A lowly public official in Kentucky has refused to issue marriage licenses to gay couples, despite the recent Supreme Court ruling on the subject.  She claims that to do so would violate her religious principles.  For her stand, a Republican Federal Judge (the son of former pitching star and U.S. Senator Jim Bunning) and practicing Catholic sentenced Kim Davis to jail.

As could be predicted, this situation resulted in massive media attention, lines being drawn, and politicians of all stripes jumping into the fray.  None of which is doing a single thing for anything resembling a serious discussion on what constitutes a proper exercise of faith.

Among conservatives, there is a division of opinion, some siding with her, some insisting the law must be upheld.  Among liberals, however, no such debate exists.  For liberals, it is always and forever about the agenda.  Nothing resembling intellectual consistency is required to support a given position on any particular topic.

The current screech among liberals is that Kim Davis, as a public official, should shut up and “obey the law.”  John Podesta, among others, ridicules the idea that a public official has any discretion when it comes to upholding the law.  Of course, the idea that religious beliefs might create a basis for any of this is not to be taken seriously by any thinking adult.

Let me be clear here.  No doubt, at some point, Kim Davis took an oath of office that included upholding the law.  If her religious convictions have put her in a place where to do so would violate those convictions, she has three choices.  She can decide that no matter her personal views, the law is the law and start issuing marriage licenses to gay couples.  Second, she can, as an act of conscience, resign her position.  Third, she can, as a combination of conscience and an attempt to highlight her views, allow herself to be forcibly removed from her position.  Personally, I do not see the need to put her in jail as opposed to merely removing her from her post, but I am not a lawyer, so there may be a compelling legal reason for the jailing.  The bottom line though is that it is not an option to remain in office and decide which laws you will uphold and which ones you will not.  For me, this is absolutely a consistent conservative position.

This said, it is curious that liberals feel no requirement to be so rigid in adherence to the law of the land when it does not suit their agenda.  Enforce immigration laws and regulations?  The President, along with his Justice Department, loudly announce they will not do that.  Tricky problems with certain aspects of ObamaCare?  Why just unilaterally decide to delay the start date (in explicit contradiction to letter law) of those troublesome provisions.  Local governments deciding what laws will be enforced or ignored?  Not a problem if the law being ignored is one they do not embrace.  San Francisco alone has made this a cottage industry.

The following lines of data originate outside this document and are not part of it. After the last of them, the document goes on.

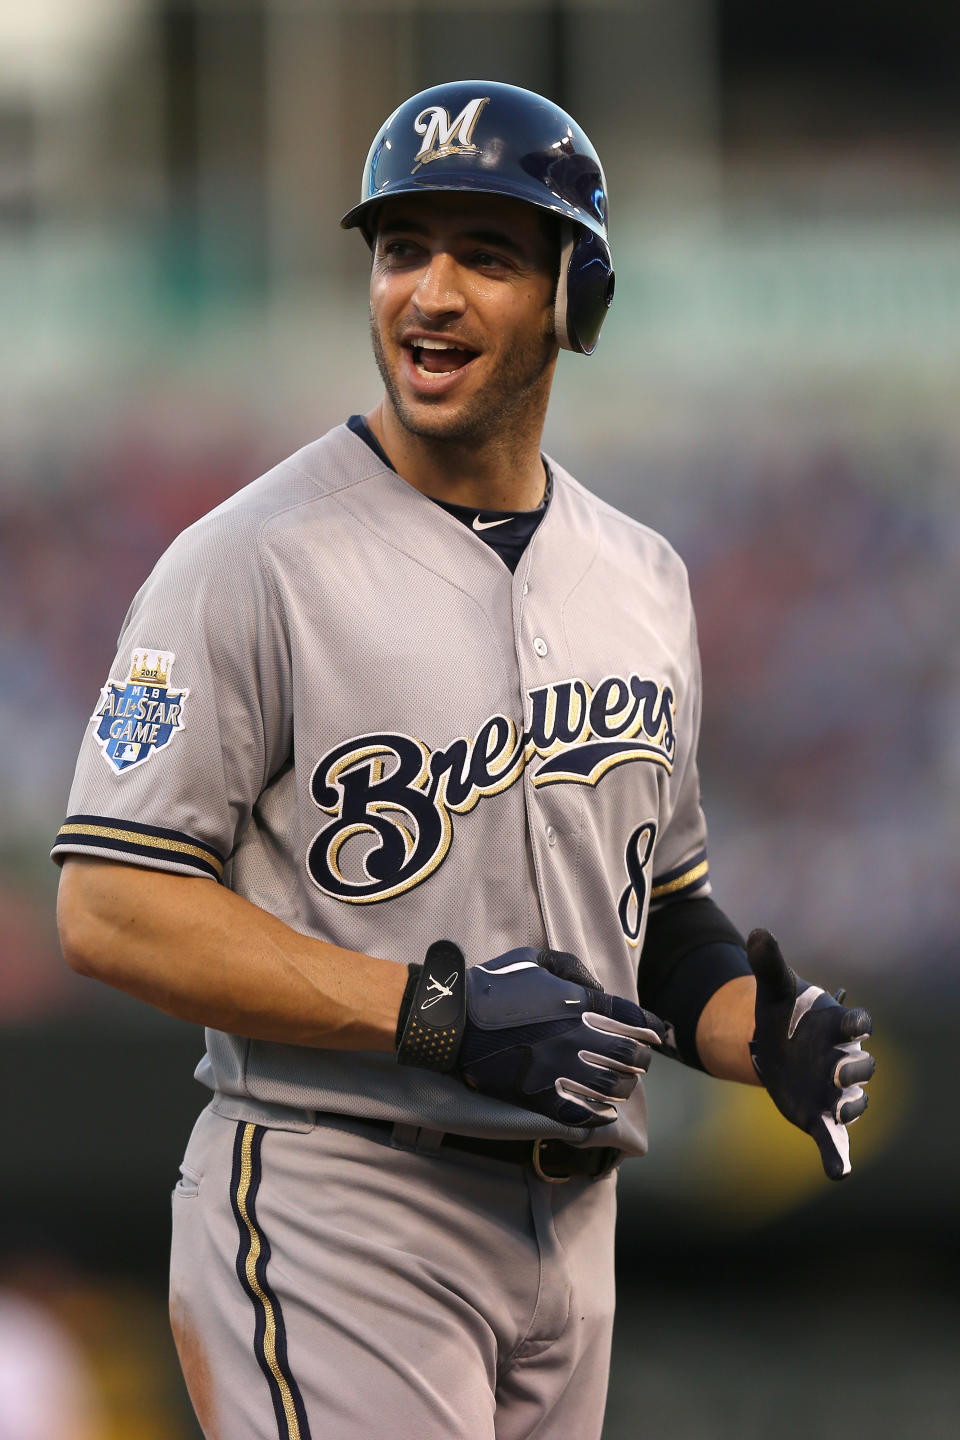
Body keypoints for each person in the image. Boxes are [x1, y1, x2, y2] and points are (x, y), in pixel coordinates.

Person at [54, 80, 875, 1440]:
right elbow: (110, 902)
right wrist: (426, 1013)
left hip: (575, 1230)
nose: (427, 293)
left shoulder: (643, 578)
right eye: (400, 249)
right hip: (341, 1196)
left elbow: (661, 925)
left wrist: (762, 1035)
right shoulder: (245, 562)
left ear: (577, 297)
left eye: (485, 256)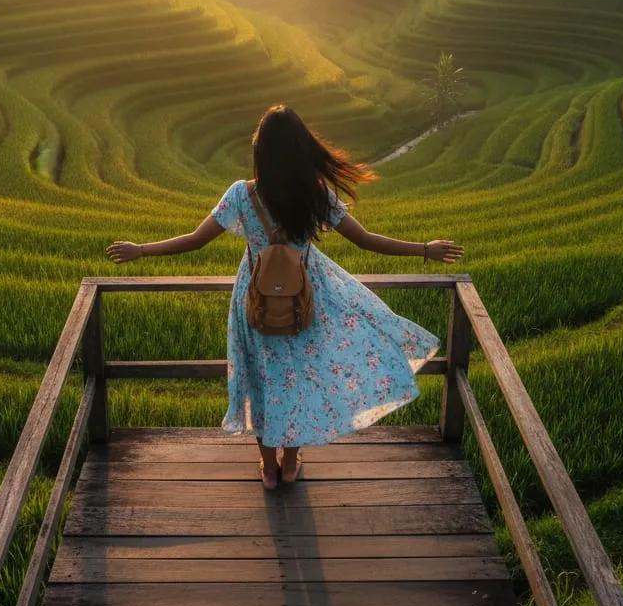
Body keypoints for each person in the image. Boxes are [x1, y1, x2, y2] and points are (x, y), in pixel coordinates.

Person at [107, 105, 464, 490]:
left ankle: (268, 468)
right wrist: (424, 249)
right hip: (304, 298)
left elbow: (195, 240)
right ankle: (291, 463)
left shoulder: (241, 194)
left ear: (260, 150)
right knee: (297, 379)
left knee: (259, 381)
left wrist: (140, 250)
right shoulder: (315, 194)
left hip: (255, 299)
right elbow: (365, 240)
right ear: (301, 148)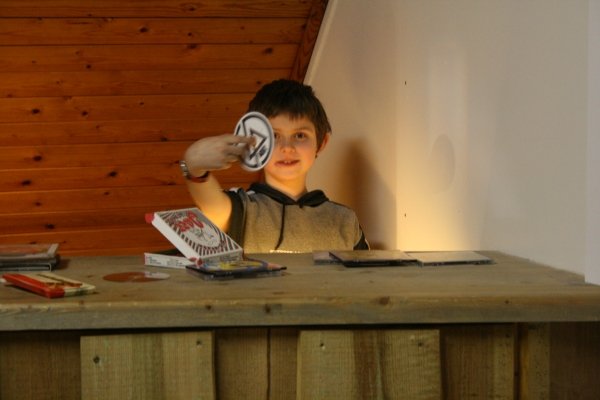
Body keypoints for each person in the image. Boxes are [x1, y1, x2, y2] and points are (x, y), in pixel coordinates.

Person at [180, 79, 369, 253]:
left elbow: (368, 276)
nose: (287, 148)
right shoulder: (242, 209)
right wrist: (194, 164)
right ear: (252, 143)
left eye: (300, 135)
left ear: (321, 143)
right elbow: (211, 205)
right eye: (274, 136)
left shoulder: (345, 220)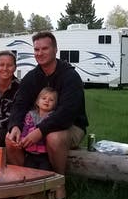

As to religious freedom, if anyone is honest about it, there is an antipathy among orthodox liberals (with a few notable exceptions such as E.J. Dionne) for anything having to do with faith or religion.  Who can forget the Democratic National Convention in Charlotte where the idea of injecting God into the Party Platform was greeted with audible booing?  The idea that most liberals spend five seconds worrying about protecting religious freedom for practicing Christians is laughable on its face.

That serious conversation about where religious convictions fit into the public space is completely lost.  Kim Davis has a perfect right to her religious views, even if they are ones this practicing Presbyterian does not share.  What she does not have a right to do is to insist those views, as a public official, give her the right to ignore the law of the land.  Suppose Kim Davis was a Catholic?  Could she argue that to issue a divorce decree violates her religion?  This is slippery slope that must be avoided.

It is important to have that serious conversation.  However, when the only thing that will ever count to liberals is advancing their agenda, that means there is never any consistent criteria for that dialogue.  All that persists is the smug and arrogant demand that liberals be allowed to always win, always move their policy priorities forward.  Today, upholding the law is ever so critical.  Yesterday, not so much.  Tomorrow, it depends.

Anytime you can predict in advance exactly what someone will argue, independent of the facts or what they have argued in the past in order to do nothing more than move their agenda forward, it makes serious conversation impossible.  So, the next time you see a liberal demanding “we must uphold the law” when it pertains to Kim Davis, take a second to remind that person, you are fine with that line of reasoning, so long as it will apply to other topics where it a little less helpful and convenient to the liberal position.